Working data.

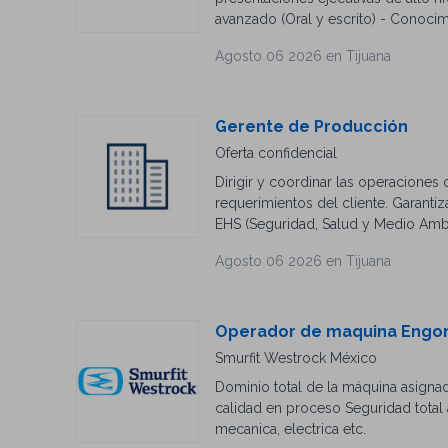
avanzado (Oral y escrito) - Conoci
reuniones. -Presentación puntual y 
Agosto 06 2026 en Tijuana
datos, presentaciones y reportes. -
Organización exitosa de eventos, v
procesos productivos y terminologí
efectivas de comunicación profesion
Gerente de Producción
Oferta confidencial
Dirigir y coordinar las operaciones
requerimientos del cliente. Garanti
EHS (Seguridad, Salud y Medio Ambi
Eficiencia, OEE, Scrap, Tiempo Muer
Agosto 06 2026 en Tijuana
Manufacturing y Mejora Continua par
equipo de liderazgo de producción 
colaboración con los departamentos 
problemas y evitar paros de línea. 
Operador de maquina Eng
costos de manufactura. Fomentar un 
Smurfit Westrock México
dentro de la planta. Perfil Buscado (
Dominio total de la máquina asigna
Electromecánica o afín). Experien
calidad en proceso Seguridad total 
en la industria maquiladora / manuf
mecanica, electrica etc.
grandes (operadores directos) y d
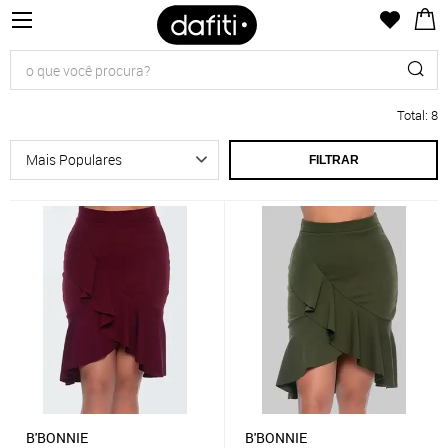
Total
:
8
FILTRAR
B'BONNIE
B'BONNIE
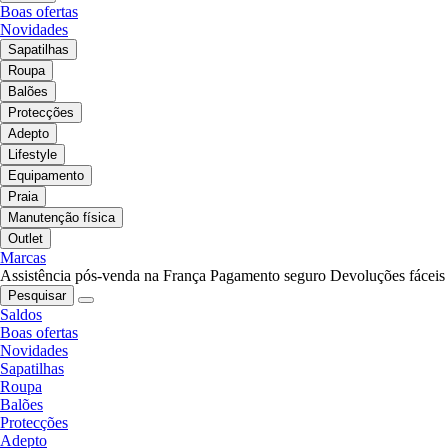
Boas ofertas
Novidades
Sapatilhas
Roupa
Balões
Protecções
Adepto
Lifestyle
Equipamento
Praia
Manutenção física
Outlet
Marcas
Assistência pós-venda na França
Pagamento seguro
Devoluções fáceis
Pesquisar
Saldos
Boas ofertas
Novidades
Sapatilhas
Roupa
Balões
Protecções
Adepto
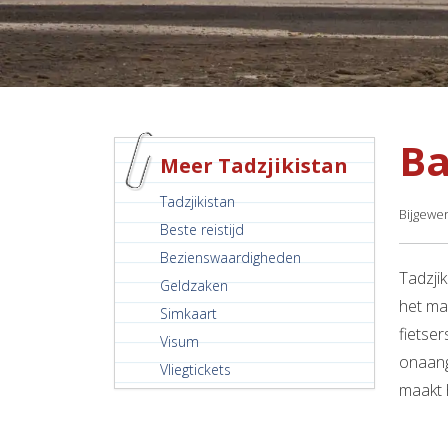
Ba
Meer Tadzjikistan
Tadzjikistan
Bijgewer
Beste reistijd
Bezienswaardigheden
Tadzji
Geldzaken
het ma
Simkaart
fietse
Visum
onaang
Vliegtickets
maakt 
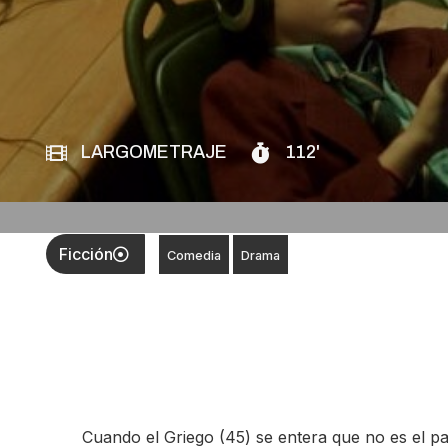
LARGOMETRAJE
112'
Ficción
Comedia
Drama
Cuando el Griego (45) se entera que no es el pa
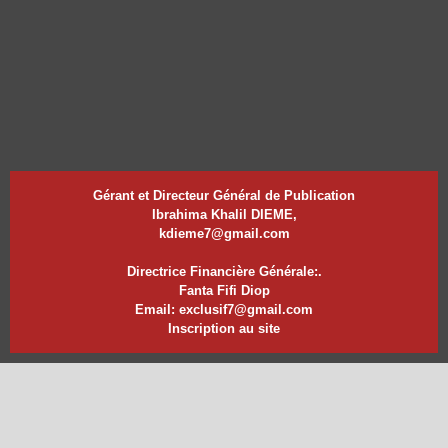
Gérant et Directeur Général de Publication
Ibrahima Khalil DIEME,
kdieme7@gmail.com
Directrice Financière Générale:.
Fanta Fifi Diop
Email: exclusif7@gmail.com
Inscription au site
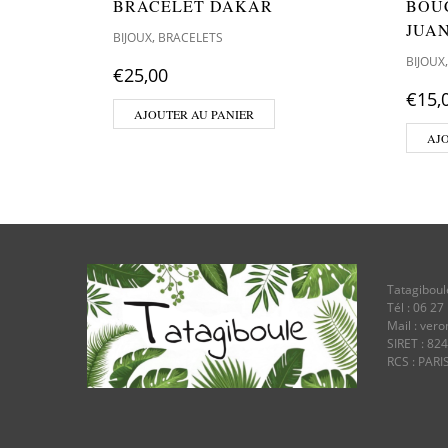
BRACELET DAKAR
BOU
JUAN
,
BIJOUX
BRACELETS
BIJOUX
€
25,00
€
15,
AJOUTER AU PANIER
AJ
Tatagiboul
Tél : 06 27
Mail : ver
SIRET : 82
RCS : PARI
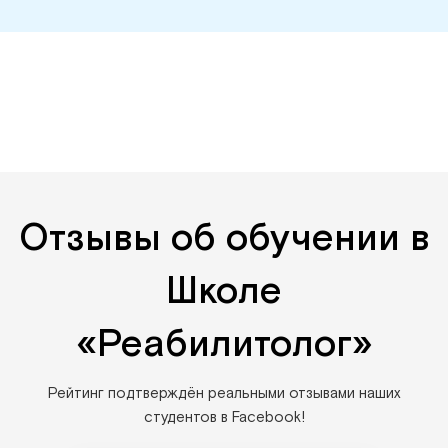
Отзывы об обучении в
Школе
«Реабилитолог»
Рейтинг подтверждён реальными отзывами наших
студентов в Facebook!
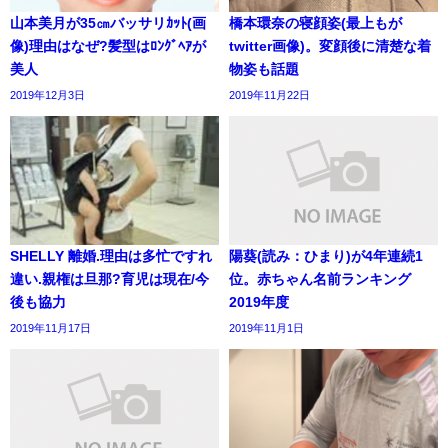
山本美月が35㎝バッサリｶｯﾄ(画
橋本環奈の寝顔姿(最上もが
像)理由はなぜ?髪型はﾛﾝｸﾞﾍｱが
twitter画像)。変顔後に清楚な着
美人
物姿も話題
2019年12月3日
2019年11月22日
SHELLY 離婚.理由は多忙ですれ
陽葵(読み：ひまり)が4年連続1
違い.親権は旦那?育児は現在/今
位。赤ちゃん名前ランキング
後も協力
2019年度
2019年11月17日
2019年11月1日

Assigned task.
Reproduce every line above word for word, leaving out the pictures.

Result.
avanzado (Oral y escrito) - Conoci
reuniones. -Presentación puntual y 
Agosto 06 2026 en Tijuana
datos, presentaciones y reportes. -
Organización exitosa de eventos, v
procesos productivos y terminologí
efectivas de comunicación profesion
Gerente de Producción
Oferta confidencial
Dirigir y coordinar las operaciones
requerimientos del cliente. Garanti
EHS (Seguridad, Salud y Medio Ambi
Eficiencia, OEE, Scrap, Tiempo Muer
Agosto 06 2026 en Tijuana
Manufacturing y Mejora Continua par
equipo de liderazgo de producción 
colaboración con los departamentos 
problemas y evitar paros de línea. 
Operador de maquina Eng
costos de manufactura. Fomentar un 
Smurfit Westrock México
dentro de la planta. Perfil Buscado (
Dominio total de la máquina asigna
Electromecánica o afín). Experien
calidad en proceso Seguridad total 
en la industria maquiladora / manuf
mecanica, electrica etc.
grandes (operadores directos) y d
Total
:
8
FILTRAR
B'BONNIE
B'BONNIE
Boas ofertas
Novidades
Sapatilhas
Roupa
Balões
Protecções
Adepto
Lifestyle
Equipamento
Praia
Manutenção física
Outlet
Marcas
Assistência pós-venda na França
Pagamento seguro
Devoluções fáceis
Pesquisar
Saldos
Boas ofertas
Novidades
Sapatilhas
Roupa
Balões
Protecções
Adepto
Ba
Meer Tadzjikistan
Tadzjikistan
Bijgewer
Beste reistijd
Bezienswaardigheden
Tadzji
Geldzaken
het ma
Simkaart
fietse
Visum
onaang
Vliegtickets
maakt 
LARGOMETRAJE
112'
Ficción
Comedia
Drama
Cuando el Griego (45) se entera que no es el pa
Gérant et Directeur Général de Publication
Ibrahima Khalil DIEME,
kdieme7@gmail.com
Directrice Financière Générale:.
Fanta Fifi Diop
Email: exclusif7@gmail.com
Inscription au site
BRACELET DAKAR
BOU
JUAN
,
BIJOUX
BRACELETS
BIJOUX
€
25,00
€
15,
AJOUTER AU PANIER
AJ
Tatagiboul
Tél : 06 27
Mail : ver
SIRET : 82
RCS : PARI
Отзывы об обучении в
Школе
«Реабилитолог»
Рейтинг подтверждён реальными отзывами наших
студентов в Facebook!
山本美月が35㎝バッサリｶｯﾄ(画
橋本環奈の寝顔姿(最上もが
像)理由はなぜ?髪型はﾛﾝｸﾞﾍｱが
twitter画像)。変顔後に清楚な着
美人
物姿も話題
2019年12月3日
2019年11月22日
SHELLY 離婚.理由は多忙ですれ
陽葵(読み：ひまり)が4年連続1
違い.親権は旦那?育児は現在/今
位。赤ちゃん名前ランキング
後も協力
2019年度
2019年11月17日
2019年11月1日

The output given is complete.